• Your objective
Across the records that follow, determine how many lines contain "Contemporary" and give only the resulting number.

Data Block Start

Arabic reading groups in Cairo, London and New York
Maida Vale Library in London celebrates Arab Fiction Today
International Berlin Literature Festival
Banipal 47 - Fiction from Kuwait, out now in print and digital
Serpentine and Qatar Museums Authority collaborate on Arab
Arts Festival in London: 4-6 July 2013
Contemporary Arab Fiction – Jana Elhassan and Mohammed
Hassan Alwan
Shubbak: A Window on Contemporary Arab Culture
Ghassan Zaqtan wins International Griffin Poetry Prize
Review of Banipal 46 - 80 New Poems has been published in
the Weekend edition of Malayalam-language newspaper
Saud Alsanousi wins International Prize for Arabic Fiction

Data Block End

• Solution to this task
2